Sovereign Wealth Funds and the World Economy

In 1953, eight years before its independence from the United Kingdom, Kuwait established the Kuwait Investment Board to invest its surplus oil revenue. That was perhaps the first-ever "sovereign wealth fund" (SWF), although the term would not exist for another 50 years. SWFs are large pools of capital controlled by a government and invested in private markets abroad. Today, they are growing rapidly in both number and size. Twelve SWFs been established since 2005, and altogether SWFs control roughly $2.5 trillion -- a figure now growing, according to some estimates, by $1 trillion a year.
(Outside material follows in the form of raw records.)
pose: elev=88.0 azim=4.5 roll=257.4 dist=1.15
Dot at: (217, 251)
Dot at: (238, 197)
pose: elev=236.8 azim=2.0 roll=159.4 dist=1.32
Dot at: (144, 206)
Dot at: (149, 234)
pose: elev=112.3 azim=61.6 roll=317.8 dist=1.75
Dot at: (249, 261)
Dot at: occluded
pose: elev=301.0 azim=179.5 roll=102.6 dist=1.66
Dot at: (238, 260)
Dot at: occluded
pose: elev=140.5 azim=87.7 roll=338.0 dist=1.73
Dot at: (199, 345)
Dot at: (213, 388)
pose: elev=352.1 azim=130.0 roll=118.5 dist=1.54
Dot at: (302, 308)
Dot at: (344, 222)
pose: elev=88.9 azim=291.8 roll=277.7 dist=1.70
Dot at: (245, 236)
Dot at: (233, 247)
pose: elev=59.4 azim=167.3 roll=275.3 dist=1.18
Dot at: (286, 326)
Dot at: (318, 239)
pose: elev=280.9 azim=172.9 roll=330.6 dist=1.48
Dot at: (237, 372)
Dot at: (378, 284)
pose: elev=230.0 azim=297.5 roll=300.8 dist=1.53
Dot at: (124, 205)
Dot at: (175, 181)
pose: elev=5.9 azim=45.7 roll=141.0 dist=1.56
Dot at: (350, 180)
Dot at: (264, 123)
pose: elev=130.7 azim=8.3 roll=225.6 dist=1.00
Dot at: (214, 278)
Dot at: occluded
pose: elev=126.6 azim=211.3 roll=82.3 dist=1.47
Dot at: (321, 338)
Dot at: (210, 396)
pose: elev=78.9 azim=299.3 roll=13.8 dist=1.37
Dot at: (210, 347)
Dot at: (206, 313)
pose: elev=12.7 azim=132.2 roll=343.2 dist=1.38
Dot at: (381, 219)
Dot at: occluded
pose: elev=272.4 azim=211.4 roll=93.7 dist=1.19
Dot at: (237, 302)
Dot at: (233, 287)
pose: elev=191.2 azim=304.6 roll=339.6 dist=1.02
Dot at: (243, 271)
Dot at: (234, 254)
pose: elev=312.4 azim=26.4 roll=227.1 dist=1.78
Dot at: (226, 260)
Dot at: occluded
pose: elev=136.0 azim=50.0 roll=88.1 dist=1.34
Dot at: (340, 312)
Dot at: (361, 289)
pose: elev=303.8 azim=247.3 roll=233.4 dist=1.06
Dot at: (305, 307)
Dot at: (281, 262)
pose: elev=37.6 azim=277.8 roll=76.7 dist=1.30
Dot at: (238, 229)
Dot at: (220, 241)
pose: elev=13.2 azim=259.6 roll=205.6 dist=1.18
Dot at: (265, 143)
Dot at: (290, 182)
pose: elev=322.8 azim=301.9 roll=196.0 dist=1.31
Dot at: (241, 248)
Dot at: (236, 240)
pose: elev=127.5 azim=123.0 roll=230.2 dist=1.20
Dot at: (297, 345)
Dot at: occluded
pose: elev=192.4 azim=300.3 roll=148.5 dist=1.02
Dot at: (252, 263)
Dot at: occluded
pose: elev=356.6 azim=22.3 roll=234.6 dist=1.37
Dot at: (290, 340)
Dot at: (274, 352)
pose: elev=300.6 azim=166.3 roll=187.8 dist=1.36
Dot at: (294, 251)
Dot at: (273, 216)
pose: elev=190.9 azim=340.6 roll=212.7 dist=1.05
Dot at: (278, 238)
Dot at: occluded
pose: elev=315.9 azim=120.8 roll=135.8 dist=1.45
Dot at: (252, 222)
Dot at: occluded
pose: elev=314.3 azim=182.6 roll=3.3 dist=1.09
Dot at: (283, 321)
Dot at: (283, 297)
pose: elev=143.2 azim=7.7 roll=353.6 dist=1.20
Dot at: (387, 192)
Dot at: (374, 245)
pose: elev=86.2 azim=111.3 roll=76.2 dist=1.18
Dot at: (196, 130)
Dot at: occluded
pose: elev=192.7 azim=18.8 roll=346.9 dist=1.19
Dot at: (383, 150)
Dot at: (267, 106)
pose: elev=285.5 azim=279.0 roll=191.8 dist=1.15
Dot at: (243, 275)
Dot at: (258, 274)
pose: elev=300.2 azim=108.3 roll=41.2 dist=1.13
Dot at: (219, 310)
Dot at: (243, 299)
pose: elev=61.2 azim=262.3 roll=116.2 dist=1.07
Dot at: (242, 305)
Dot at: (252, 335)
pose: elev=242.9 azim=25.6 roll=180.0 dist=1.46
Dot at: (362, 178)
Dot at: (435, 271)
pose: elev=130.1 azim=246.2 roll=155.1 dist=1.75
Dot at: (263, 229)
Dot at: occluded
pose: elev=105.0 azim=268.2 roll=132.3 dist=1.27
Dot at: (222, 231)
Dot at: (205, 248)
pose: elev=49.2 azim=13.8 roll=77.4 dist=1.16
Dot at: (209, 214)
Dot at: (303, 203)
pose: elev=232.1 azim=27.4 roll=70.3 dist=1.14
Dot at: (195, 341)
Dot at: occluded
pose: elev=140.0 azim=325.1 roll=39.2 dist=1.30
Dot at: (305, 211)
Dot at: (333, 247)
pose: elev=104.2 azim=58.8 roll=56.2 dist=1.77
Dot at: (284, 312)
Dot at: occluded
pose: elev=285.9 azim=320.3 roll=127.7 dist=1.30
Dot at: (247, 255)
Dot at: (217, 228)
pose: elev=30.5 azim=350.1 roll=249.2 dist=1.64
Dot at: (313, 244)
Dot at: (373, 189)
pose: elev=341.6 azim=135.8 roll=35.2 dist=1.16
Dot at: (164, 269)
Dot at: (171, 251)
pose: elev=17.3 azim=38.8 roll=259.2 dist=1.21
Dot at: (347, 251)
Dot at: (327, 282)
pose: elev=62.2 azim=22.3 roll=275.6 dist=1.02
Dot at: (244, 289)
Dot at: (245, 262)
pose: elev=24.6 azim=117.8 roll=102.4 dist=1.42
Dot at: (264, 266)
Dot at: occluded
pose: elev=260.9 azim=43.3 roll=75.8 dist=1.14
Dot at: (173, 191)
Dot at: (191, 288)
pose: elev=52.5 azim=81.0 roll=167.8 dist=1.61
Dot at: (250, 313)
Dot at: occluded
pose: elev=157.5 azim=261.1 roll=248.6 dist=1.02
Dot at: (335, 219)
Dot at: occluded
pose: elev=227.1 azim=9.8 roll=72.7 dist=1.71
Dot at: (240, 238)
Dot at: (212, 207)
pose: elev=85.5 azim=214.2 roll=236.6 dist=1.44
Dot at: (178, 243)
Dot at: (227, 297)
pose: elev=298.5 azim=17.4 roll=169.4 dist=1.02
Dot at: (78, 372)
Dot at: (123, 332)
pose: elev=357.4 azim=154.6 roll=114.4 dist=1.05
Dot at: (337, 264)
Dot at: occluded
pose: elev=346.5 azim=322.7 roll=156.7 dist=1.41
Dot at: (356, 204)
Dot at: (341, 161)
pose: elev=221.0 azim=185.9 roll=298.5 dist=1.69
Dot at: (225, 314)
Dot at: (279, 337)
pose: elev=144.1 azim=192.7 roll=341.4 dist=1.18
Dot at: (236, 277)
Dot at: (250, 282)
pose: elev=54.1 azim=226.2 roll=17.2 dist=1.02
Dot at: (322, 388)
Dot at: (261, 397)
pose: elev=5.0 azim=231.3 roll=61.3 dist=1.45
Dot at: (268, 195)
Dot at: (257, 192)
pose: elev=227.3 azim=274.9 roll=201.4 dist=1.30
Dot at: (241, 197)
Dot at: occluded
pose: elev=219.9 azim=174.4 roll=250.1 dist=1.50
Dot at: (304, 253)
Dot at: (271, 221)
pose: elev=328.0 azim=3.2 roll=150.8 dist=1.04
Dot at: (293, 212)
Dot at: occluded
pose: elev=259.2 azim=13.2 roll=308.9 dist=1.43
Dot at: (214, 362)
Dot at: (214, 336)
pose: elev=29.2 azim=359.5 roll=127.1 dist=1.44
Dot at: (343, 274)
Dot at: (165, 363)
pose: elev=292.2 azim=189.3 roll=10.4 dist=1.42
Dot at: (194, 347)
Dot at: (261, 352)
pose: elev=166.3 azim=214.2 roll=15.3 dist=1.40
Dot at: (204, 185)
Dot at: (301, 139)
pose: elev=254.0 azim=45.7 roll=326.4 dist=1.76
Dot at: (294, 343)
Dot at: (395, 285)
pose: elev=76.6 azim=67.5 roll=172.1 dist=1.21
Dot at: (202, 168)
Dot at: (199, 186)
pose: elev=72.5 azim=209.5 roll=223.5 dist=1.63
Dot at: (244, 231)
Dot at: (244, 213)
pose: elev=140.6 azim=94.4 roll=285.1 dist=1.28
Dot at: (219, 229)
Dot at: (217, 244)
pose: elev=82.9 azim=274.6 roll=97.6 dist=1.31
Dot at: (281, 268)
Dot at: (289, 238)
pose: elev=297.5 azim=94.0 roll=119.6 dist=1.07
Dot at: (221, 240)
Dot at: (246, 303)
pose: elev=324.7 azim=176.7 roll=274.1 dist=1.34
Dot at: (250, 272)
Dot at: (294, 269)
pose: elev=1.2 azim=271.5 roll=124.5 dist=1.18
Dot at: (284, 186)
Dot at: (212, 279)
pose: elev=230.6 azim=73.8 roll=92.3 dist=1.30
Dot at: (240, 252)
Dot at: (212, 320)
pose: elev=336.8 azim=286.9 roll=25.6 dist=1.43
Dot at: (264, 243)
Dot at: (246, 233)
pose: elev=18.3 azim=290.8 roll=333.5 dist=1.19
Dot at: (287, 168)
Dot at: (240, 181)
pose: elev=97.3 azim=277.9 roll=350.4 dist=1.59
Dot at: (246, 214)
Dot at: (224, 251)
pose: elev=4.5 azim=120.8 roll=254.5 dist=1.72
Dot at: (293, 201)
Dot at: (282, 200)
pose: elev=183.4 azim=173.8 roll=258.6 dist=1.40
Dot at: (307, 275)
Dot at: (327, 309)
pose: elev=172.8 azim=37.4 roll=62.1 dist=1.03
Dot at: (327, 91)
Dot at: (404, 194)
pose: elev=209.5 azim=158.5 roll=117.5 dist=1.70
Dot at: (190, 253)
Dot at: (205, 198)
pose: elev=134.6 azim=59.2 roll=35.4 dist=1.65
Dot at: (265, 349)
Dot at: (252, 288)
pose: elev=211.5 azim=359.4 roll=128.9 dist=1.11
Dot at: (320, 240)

These developments should not cause alarm, but they do raise legitimate policy questions. Governments should consider the implications of SWFs' growing importance with calm and precision. Many concerns, aired frequently in policy debates and prominently in the media, have been exaggerated, in part because of a lack of understanding of SWFs and other vehicles for sovereign investment. A fuller picture of SWFs' history, purpose, size, growth, and broader systemic implications is needed. Such an understanding, along with a set of clear policy principles for both SWFs and the countries in which they invest, will help preserve openness to foreign investment and promote financial stability worldwide.

THE FOUR SOVEREIGNS

To frame this policy discussion, it is useful to differentiate among four kinds of sovereign investment: international reserves, public pension funds, state-owned enterprises, and SWFs. International reserves, as defined by the International Monetary Fund (IMF), are external assets that are controlled by and readily available to finance ministries and central banks for direct financing of international payment imbalances. Countries typically keep reserves on hand to cushion an export shortfall or to intervene to defend the currency in a financial crisis. Reserves are by definition invested in highly liquid and marketable securities, which usually means highly rated industrialized-country government bonds.